[Dataset excerpts]

*-*-*

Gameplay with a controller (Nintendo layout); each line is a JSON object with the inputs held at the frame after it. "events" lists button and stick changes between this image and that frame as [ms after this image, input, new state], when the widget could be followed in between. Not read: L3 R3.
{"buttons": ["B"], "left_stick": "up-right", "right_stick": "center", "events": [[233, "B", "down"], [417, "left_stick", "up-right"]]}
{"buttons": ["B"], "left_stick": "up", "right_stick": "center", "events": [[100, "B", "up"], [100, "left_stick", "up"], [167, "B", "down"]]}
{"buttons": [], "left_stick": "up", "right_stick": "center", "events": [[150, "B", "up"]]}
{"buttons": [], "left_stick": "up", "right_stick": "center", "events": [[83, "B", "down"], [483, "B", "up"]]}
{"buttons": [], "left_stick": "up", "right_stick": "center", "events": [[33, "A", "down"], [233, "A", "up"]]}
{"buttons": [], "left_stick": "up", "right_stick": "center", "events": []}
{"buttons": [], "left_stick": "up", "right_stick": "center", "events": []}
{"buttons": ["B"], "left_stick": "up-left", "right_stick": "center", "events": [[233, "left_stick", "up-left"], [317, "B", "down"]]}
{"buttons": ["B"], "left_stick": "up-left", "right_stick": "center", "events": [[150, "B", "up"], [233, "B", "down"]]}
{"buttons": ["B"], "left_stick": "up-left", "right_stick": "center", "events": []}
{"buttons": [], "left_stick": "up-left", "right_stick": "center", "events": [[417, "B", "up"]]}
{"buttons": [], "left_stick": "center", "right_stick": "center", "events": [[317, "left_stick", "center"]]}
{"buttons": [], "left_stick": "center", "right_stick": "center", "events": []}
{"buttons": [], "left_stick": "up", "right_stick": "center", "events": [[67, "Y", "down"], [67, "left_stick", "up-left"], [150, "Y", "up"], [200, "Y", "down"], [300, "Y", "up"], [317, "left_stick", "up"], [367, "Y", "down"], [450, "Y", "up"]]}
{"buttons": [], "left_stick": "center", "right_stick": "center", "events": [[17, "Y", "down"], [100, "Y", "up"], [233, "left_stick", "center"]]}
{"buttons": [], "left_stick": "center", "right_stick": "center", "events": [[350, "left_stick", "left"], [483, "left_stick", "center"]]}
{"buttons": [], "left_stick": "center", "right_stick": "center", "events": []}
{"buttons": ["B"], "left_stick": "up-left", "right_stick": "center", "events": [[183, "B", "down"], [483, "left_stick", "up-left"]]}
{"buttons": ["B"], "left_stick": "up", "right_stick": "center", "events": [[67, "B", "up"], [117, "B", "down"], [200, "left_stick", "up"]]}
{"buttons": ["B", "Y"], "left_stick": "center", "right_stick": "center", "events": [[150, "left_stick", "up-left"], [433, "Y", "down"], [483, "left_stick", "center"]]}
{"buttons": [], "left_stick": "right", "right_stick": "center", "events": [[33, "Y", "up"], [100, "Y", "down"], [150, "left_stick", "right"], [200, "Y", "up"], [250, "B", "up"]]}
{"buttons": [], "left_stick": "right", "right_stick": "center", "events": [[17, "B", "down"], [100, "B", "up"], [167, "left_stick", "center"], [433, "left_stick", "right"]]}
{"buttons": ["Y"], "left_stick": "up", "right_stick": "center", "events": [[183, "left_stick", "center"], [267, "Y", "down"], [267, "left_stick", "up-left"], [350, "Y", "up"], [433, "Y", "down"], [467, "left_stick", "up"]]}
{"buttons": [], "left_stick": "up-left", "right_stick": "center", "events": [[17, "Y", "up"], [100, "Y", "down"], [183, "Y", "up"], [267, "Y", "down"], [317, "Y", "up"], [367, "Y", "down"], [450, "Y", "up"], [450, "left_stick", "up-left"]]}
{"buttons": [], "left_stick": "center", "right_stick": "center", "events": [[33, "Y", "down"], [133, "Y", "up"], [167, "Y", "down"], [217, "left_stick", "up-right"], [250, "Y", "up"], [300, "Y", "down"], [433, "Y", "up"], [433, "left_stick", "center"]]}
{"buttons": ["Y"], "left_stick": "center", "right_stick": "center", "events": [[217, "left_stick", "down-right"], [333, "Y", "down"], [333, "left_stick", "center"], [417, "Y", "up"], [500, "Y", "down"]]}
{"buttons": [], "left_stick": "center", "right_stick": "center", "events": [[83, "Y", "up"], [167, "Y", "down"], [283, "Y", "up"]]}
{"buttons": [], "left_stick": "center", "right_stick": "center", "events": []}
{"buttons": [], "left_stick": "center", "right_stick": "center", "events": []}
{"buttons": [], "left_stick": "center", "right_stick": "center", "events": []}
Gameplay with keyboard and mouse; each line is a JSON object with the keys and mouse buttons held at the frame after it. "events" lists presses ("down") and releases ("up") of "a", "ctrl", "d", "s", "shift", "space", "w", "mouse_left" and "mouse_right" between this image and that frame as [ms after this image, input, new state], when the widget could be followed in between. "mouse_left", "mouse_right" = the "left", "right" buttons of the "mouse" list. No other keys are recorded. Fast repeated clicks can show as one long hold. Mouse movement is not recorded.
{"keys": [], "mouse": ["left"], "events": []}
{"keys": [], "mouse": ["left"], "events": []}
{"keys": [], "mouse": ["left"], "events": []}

*-*-*

Each record above must be transcribed exactly, and none may be skipped.

Gameplay with a controller (Nintendo layout); each line is a JSON object with the inputs held at the frame after it. "events" lists button and stick changes between this image and that frame as [ms after this image, input, new state], when the widget could be followed in between. Not read: L3 R3.
{"buttons": ["B"], "left_stick": "up-right", "right_stick": "center", "events": [[233, "B", "down"], [417, "left_stick", "up-right"]]}
{"buttons": ["B"], "left_stick": "up", "right_stick": "center", "events": [[100, "B", "up"], [100, "left_stick", "up"], [167, "B", "down"]]}
{"buttons": [], "left_stick": "up", "right_stick": "center", "events": [[150, "B", "up"]]}
{"buttons": [], "left_stick": "up", "right_stick": "center", "events": [[83, "B", "down"], [483, "B", "up"]]}
{"buttons": [], "left_stick": "up", "right_stick": "center", "events": [[33, "A", "down"], [233, "A", "up"]]}
{"buttons": [], "left_stick": "up", "right_stick": "center", "events": []}
{"buttons": [], "left_stick": "up", "right_stick": "center", "events": []}
{"buttons": ["B"], "left_stick": "up-left", "right_stick": "center", "events": [[233, "left_stick", "up-left"], [317, "B", "down"]]}
{"buttons": ["B"], "left_stick": "up-left", "right_stick": "center", "events": [[150, "B", "up"], [233, "B", "down"]]}
{"buttons": ["B"], "left_stick": "up-left", "right_stick": "center", "events": []}
{"buttons": [], "left_stick": "up-left", "right_stick": "center", "events": [[417, "B", "up"]]}
{"buttons": [], "left_stick": "center", "right_stick": "center", "events": [[317, "left_stick", "center"]]}
{"buttons": [], "left_stick": "center", "right_stick": "center", "events": []}
{"buttons": [], "left_stick": "up", "right_stick": "center", "events": [[67, "Y", "down"], [67, "left_stick", "up-left"], [150, "Y", "up"], [200, "Y", "down"], [300, "Y", "up"], [317, "left_stick", "up"], [367, "Y", "down"], [450, "Y", "up"]]}
{"buttons": [], "left_stick": "center", "right_stick": "center", "events": [[17, "Y", "down"], [100, "Y", "up"], [233, "left_stick", "center"]]}
{"buttons": [], "left_stick": "center", "right_stick": "center", "events": [[350, "left_stick", "left"], [483, "left_stick", "center"]]}
{"buttons": [], "left_stick": "center", "right_stick": "center", "events": []}
{"buttons": ["B"], "left_stick": "up-left", "right_stick": "center", "events": [[183, "B", "down"], [483, "left_stick", "up-left"]]}
{"buttons": ["B"], "left_stick": "up", "right_stick": "center", "events": [[67, "B", "up"], [117, "B", "down"], [200, "left_stick", "up"]]}
{"buttons": ["B", "Y"], "left_stick": "center", "right_stick": "center", "events": [[150, "left_stick", "up-left"], [433, "Y", "down"], [483, "left_stick", "center"]]}
{"buttons": [], "left_stick": "right", "right_stick": "center", "events": [[33, "Y", "up"], [100, "Y", "down"], [150, "left_stick", "right"], [200, "Y", "up"], [250, "B", "up"]]}
{"buttons": [], "left_stick": "right", "right_stick": "center", "events": [[17, "B", "down"], [100, "B", "up"], [167, "left_stick", "center"], [433, "left_stick", "right"]]}
{"buttons": ["Y"], "left_stick": "up", "right_stick": "center", "events": [[183, "left_stick", "center"], [267, "Y", "down"], [267, "left_stick", "up-left"], [350, "Y", "up"], [433, "Y", "down"], [467, "left_stick", "up"]]}
{"buttons": [], "left_stick": "up-left", "right_stick": "center", "events": [[17, "Y", "up"], [100, "Y", "down"], [183, "Y", "up"], [267, "Y", "down"], [317, "Y", "up"], [367, "Y", "down"], [450, "Y", "up"], [450, "left_stick", "up-left"]]}
{"buttons": [], "left_stick": "center", "right_stick": "center", "events": [[33, "Y", "down"], [133, "Y", "up"], [167, "Y", "down"], [217, "left_stick", "up-right"], [250, "Y", "up"], [300, "Y", "down"], [433, "Y", "up"], [433, "left_stick", "center"]]}
{"buttons": ["Y"], "left_stick": "center", "right_stick": "center", "events": [[217, "left_stick", "down-right"], [333, "Y", "down"], [333, "left_stick", "center"], [417, "Y", "up"], [500, "Y", "down"]]}
{"buttons": [], "left_stick": "center", "right_stick": "center", "events": [[83, "Y", "up"], [167, "Y", "down"], [283, "Y", "up"]]}
{"buttons": [], "left_stick": "center", "right_stick": "center", "events": []}
{"buttons": [], "left_stick": "center", "right_stick": "center", "events": []}
{"buttons": [], "left_stick": "center", "right_stick": "center", "events": []}
Gameplay with keyboard and mouse; each line is a JSON object with the keys and mouse buttons held at the frame after it. "events" lists presses ("down") and releases ("up") of "a", "ctrl", "d", "s", "shift", "space", "w", "mouse_left" and "mouse_right" between this image and that frame as [ms after this image, input, new state], when the widget could be followed in between. "mouse_left", "mouse_right" = the "left", "right" buttons of the "mouse" list. No other keys are recorded. Fast repeated clicks can show as one long hold. Mouse movement is not recorded.
{"keys": [], "mouse": ["left"], "events": []}
{"keys": [], "mouse": ["left"], "events": []}
{"keys": [], "mouse": ["left"], "events": []}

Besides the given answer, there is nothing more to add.